C’est en Lui que nous avons la vie, le mouvement et l’être

« Or, ce que vous vénérez sans le connaître, voilà ce que, moi, je viens vous annoncer. Le Dieu qui a fait le monde et tout ce qu’il contient, lui qui est le Seigneur du ciel et de la terre, n’habite pas les temples construits par l’homme, et ne se fait pas servir par la main des hommes. Il n’a besoin de rien, lui qui donne à tous la vie, le souffle et tout le reste. »

Actes des Apôtres 17,15.22 – 18,1.

Paul continue son voyage missionnaire au milieu de bien des déboires. On est loin de l’enthousiasme des débuts, lorsque les gens se convertissaient par milliers à la fois… La condition missionnaire de Paul ressemble à la nôtre, elle n’est pas facile. Raison de plus pour regarder comment il s’y prend.

Il est arrivé à Athènes, la capitale de la culture grecque dans ce qu’elle a de plus raffiné, de plus abouti, culturellement et intellectuellement. L’apôtre est étonné de voir la profusion de statues, représentant des divinités de toutes sortes. Et les Grecs, si intelligents, mais si superstitieux aussi, semble-t-il, avaient tellement peur d’oublier et donc d’offenser un dieu méconnu, qu’ils ont fabriqué une statue dédiée au dieu potentiellement oublié : « au dieu inconnu ! » est-il marqué devant la statue.

Paul est astucieux, il s’engouffre dans cette porte ouverte ! Il désigne ce Dieu inconnu comme étant le Père de Jésus Christ et annonce le salut apporté par son fils. Paul ne fait pas que saisir la perche qui lui était tendue, mais il va plus loin encore : il parle à des grecs avec un grec parfait, et de surcroit philosophique : tout ce que les Grecs aiment entendre ! Il ne se réfère pas à la Sainte Écriture, que les Athéniens ne connaissent pas, il utilise la langue et les expressions des philosophes.

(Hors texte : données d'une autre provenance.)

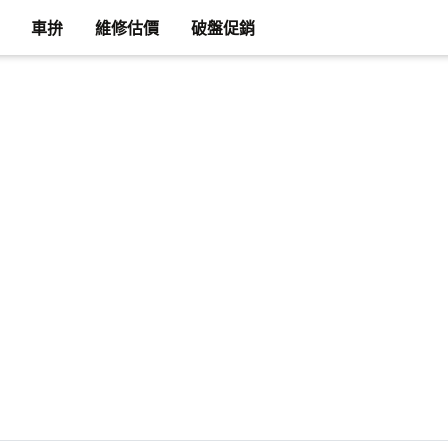
車拚
維修估價
破盤促銷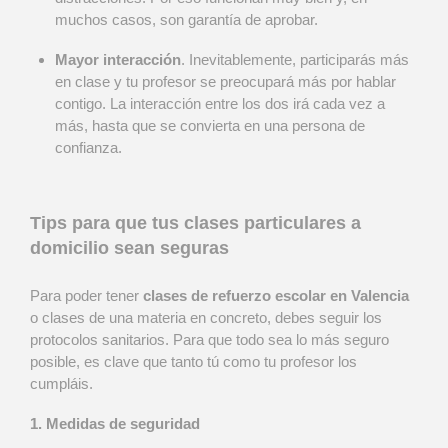
muchos casos, son garantía de aprobar.
Mayor interacción
. Inevitablemente, participarás más
en clase y tu profesor se preocupará más por hablar
contigo. La interacción entre los dos irá cada vez a
más, hasta que se convierta en una persona de
confianza.
Tips para que tus clases particulares a
domicilio sean seguras
Para poder tener
clases de refuerzo escolar en Valencia
o clases de una materia en concreto, debes seguir los
protocolos sanitarios. Para que todo sea lo más seguro
posible, es clave que tanto tú como tu profesor los
cumpláis.
1. Medidas de seguridad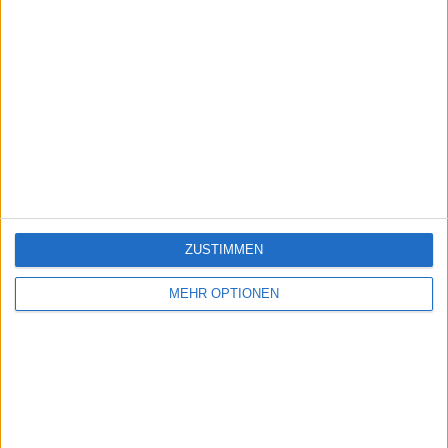
ZUSTIMMEN
MEHR OPTIONEN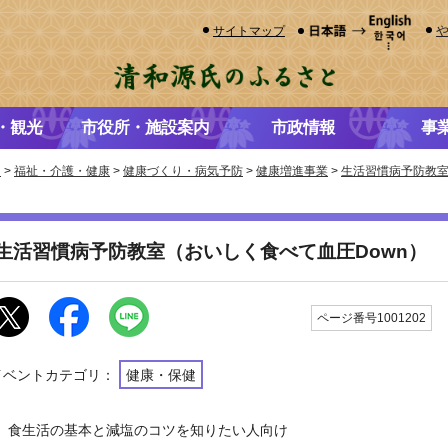
サイトマップ
・観光
市役所・施設案内
市政情報
事
き
>
福祉・介護・健康
>
健康づくり・病気予防
>
健康増進事業
>
生活習慣病予防教
生活習慣病予防教室（おいしく食べて血圧Down）
ページ番号1001202
イベントカテゴリ：
健康・保健
食生活の基本と減塩のコツを知りたい人向け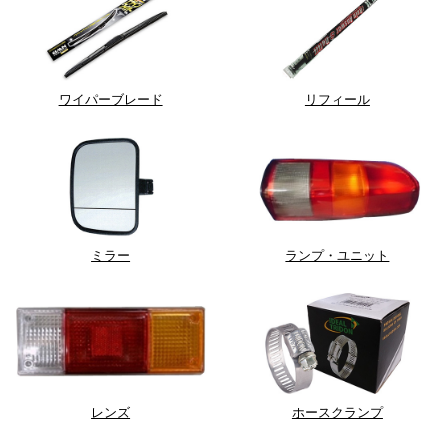
ワイパーブレード
リフィール
ミラー
ランプ・ユニット
レンズ
ホースクランプ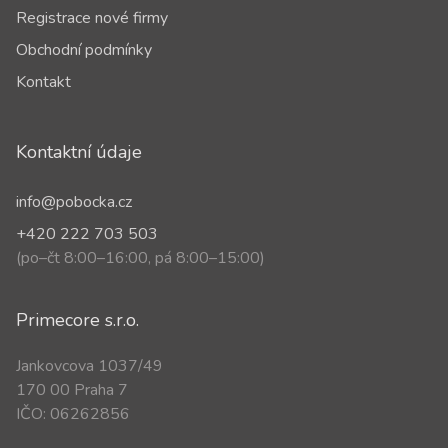
Registrace nové firmy
Obchodní podmínky
Kontakt
Kontaktní údaje
info@pobocka.cz
+420 222 703 503
(po–čt 8:00–16:00, pá 8:00–15:00)
Primecore s.r.o.
Jankovcova 1037/49
170 00 Praha 7
IČO: 06262856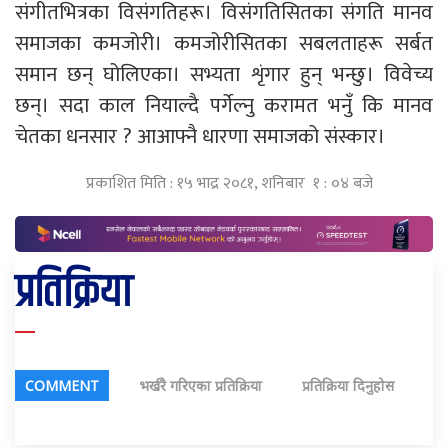
संगीतभित्रका विसंगतिहरू। विसंगतिसितका संगति मानव
समाजका कमजोरी। कमजोरीसितका सबलताहरू सर्बत
समान छन् घोलिएका। सभ्यता शृंगार हुन् भन्छु। विवेच्य
छन्। सदा काल नियाल्दै पर्गेल्नु करामत भनुँ कि मानव
चेतका धनसार ? आआफ्नै धारणा समाजको संस्कार।
प्रकाशित मिति : १५ भाद्र २०८१, शनिबार १ : ०४ बजे
प्रतिक्रिया
COMMENT
भर्खरै गरिएका प्रतिक्रिया
प्रतिक्रिया दिनुहोस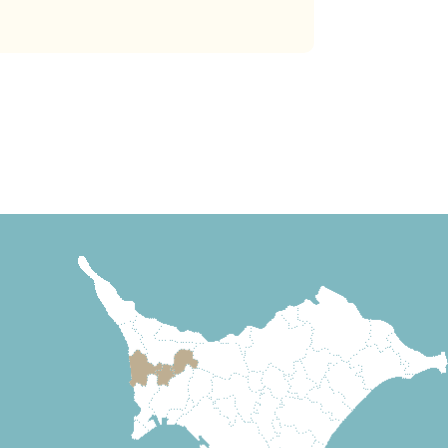
くご説明いたします。
。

Nous sommes très loin du style du discours à Antioche de Pisidie (cf. Actes 13,14-41).

En voici quelques exemples : « Il a fait le monde et tout ce qu’il contient… Il donne à tous la vie, le souffle et tout le nécessaire… C’est en Lui que nous avons la vie, le mouvement et l’être… La suite du discours le montrera plus nettement encore. Elle manifeste que Paul connait la culture des gens auxquels il s’adresse. Il est capable de s’adapter à la culture de l’auditoire ! La mission, pour lui, consiste vraiment à prendre les gens là où ils sont, avec leur culture, leur langue, leur histoire, leurs désirs et leurs craintes. Il continue ainsi de servir la « venue dans notre chair du Fils de l’Homme. »

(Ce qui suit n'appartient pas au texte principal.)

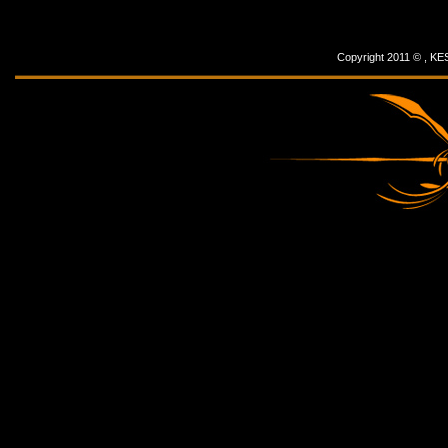
Copyright 2011 © ,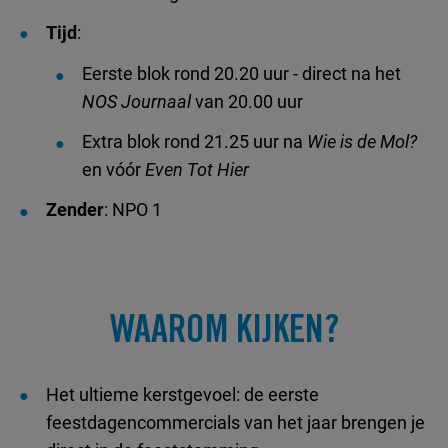
Tijd
:
Eerste blok rond 20.20 uur - direct na het
NOS Journaal
van 20.00 uur
Extra blok rond 21.25 uur na
Wie is de Mol?
en vóór
Even Tot Hier
Zender
: NPO 1
WAAROM KIJKEN?
Het ultieme kerstgevoel: de eerste
feestdagencommercials van het jaar brengen je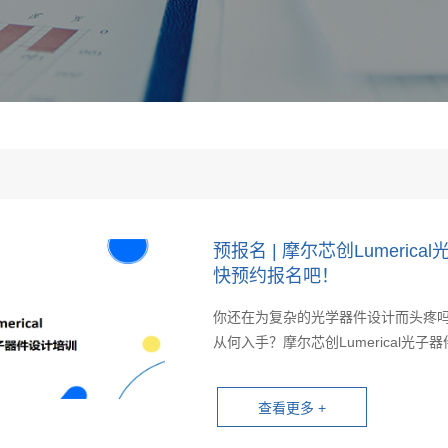
预报名 | 摩尔芯创Lumer
快预约报名吧！
你还在为复杂的光学器件设计而头疼吗？
从何入手？摩尔芯创Lumerical光子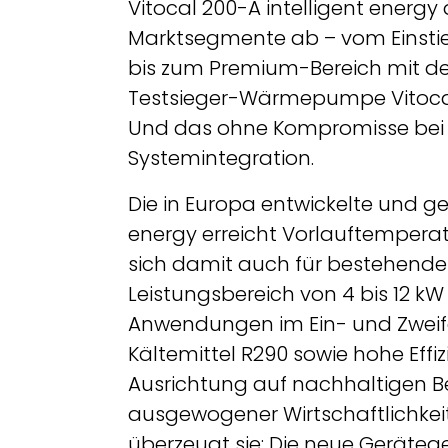
Vitocal 200-A intelligent energ
Marktsegmente ab – vom Einsti
bis zum Premium-Bereich mit de
Testsieger-Wärmepumpe Vitocal 
Und das ohne Kompromisse bei 
Systemintegration.
Die in Europa entwickelte und gef
energy erreicht Vorlauftemperat
sich damit auch für bestehende 
Leistungsbereich von 4 bis 12 kW
Anwendungen im Ein- und Zweifa
Kältemittel R290 sowie hohe Effi
Ausrichtung auf nachhaltigen Bet
ausgewogener Wirtschaftlichkeit
überzeugt sie: Die neue Geräteg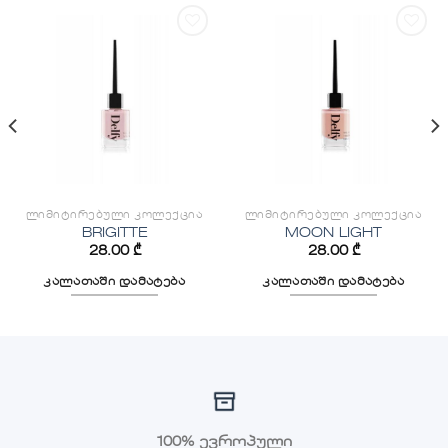
სურვილების
სურვილების
სიაში
სიაში
დამატება
დამატება
ᲚᲘᲛᲘᲢᲘᲠᲔᲑᲣᲚᲘ ᲙᲝᲚᲔᲥᲪᲘᲐ
ᲚᲘᲛᲘᲢᲘᲠᲔᲑᲣᲚᲘ ᲙᲝᲚᲔᲥᲪᲘᲐ
BRIGITTE
MOON LIGHT
28.00
₾
28.00
₾
კალათაში დამატება
კალათაში დამატება
100% ევროპული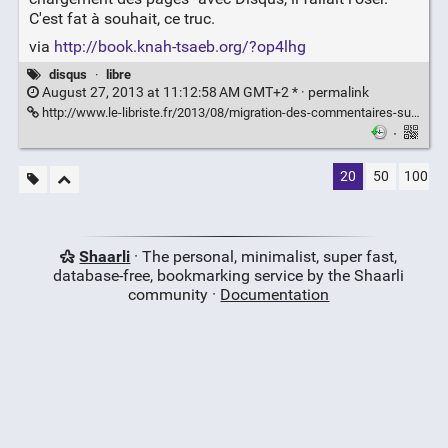
C'est fat à souhait, ce truc.
via
http://book.knah-tsaeb.org/?op4lhg
disqus
·
libre
August 27, 2013 at 11:12:58 AM GMT+2 * ·
permalink
http://www.le-libriste.fr/2013/08/migration-des-commentaires-sur-disqus/
·
20
50
100
Shaarli
· The personal, minimalist, super fast,
database-free, bookmarking service by the Shaarli
community ·
Documentation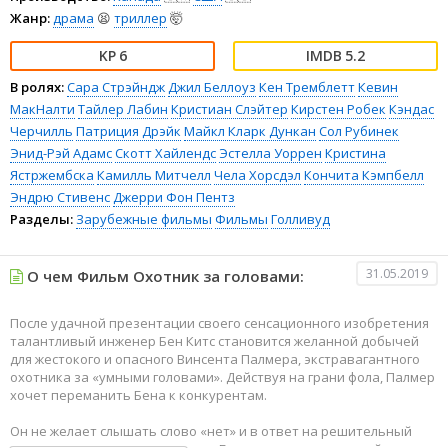
Жанр:
драма
😫
триллер
🤯
6
5.2
В ролях:
Сара Стрэйндж
Джил Беллоуз
Кен Тремблетт
Кевин
МакНалти
Тайлер Лабин
Кристиан Слэйтер
Кирстен Робек
Кэндас
Черчилль
Патриция Дрэйк
Майкл Кларк Дункан
Сол Рубинек
Энид-Рэй Адамс
Скотт Хайлендс
Эстелла Уоррен
Кристина
Ястржембска
Камилль Митчелл
Чела Хорсдэл
Кончита Кэмпбелл
Эндрю Стивенс
Джерри Фон Пентз
Разделы:
Зарубежные фильмы
Фильмы
Голливуд
31.05.2019
О чем Фильм Охотник за головами:
После удачной презентации своего сенсационного изобретения
талантливый инженер Бен Китс становится желанной добычей
для жестокого и опасного Винсента Палмера, экстравагантного
охотника за «умными головами». Действуя на грани фола, Палмер
хочет переманить Бена к конкурентам.
Он не желает слышать слово «нет» и в ответ на решительный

Cela nous rappelle les résolutions prises au cours de notre Synode diocésain de Février 2020 à propos de la « conversion culturelle » demandée à notre Eglise :

Le rêve culturel

  1. Nous proposons d’élaborer et de nous former à une meilleure compréhension que notre mission ne peut se vivre que dans un dialogue respectueux de tous et des différentes cultures des peuples de Guyane (89%).
  2. Nous décidons de travailler pour établir une liturgie, des rites culturels et des chants mieux en harmonie avec la richesse des différents cultures de la Guyane (91%).
  3. Nous continuerons de multiplier des échanges entre les différentes cultures au sein de notre Eglise (95%)
  4. Nous invitons chaque catholique à bien connaitre sa culture et ses racines, pour entrer dans un dialogue à égalité de cohérence avec les autres cultures (88%).
  5. Nous reconnaissons que c’est aux peuples autochtones eux-mêmes de décider de ce qu’ils veulent préserver et ce qu’ils veulent changer, à la lumière du message de Jésus (88%).

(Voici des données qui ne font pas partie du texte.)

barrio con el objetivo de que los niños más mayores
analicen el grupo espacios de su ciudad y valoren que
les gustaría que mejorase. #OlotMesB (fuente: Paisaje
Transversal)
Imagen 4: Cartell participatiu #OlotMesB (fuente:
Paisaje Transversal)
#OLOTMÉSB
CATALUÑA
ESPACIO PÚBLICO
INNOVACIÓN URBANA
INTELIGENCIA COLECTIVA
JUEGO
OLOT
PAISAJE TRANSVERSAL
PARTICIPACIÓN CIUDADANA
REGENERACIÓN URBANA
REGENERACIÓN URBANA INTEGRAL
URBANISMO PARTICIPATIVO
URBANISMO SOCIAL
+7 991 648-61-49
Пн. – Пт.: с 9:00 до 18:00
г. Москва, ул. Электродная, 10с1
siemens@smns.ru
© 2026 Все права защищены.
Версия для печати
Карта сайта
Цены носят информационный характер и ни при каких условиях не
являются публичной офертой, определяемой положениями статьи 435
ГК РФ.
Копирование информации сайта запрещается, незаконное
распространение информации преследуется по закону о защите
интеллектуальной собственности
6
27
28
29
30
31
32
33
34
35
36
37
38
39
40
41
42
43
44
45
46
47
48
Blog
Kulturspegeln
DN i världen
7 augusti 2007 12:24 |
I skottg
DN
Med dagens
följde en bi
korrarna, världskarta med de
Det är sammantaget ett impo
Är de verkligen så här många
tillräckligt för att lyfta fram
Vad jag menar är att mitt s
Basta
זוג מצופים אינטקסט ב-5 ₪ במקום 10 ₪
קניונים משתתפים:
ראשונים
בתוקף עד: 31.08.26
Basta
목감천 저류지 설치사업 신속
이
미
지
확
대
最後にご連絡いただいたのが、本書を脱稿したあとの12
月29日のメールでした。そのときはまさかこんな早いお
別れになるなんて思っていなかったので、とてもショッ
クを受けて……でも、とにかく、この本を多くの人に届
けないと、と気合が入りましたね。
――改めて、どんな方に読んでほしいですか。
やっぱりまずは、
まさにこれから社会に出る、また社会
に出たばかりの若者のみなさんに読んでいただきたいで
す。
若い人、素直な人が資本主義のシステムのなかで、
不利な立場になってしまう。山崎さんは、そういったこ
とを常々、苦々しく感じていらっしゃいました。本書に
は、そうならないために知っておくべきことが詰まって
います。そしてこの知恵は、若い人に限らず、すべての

Seigneur Jésus, nous te remercions pour l’exemple missionnaire laissé par l’apôtre Paul, lui qui a su si intensément harmoniser une connaissance intime de ta personne avec une capacité d’adaptation culturelle et intellectuelle hors du commun envers ses auditeurs. Puissions-nous, à notre tour, grandir encore en intimité avec toi et en solidarité avec les peuples auxquels tu nous envoies.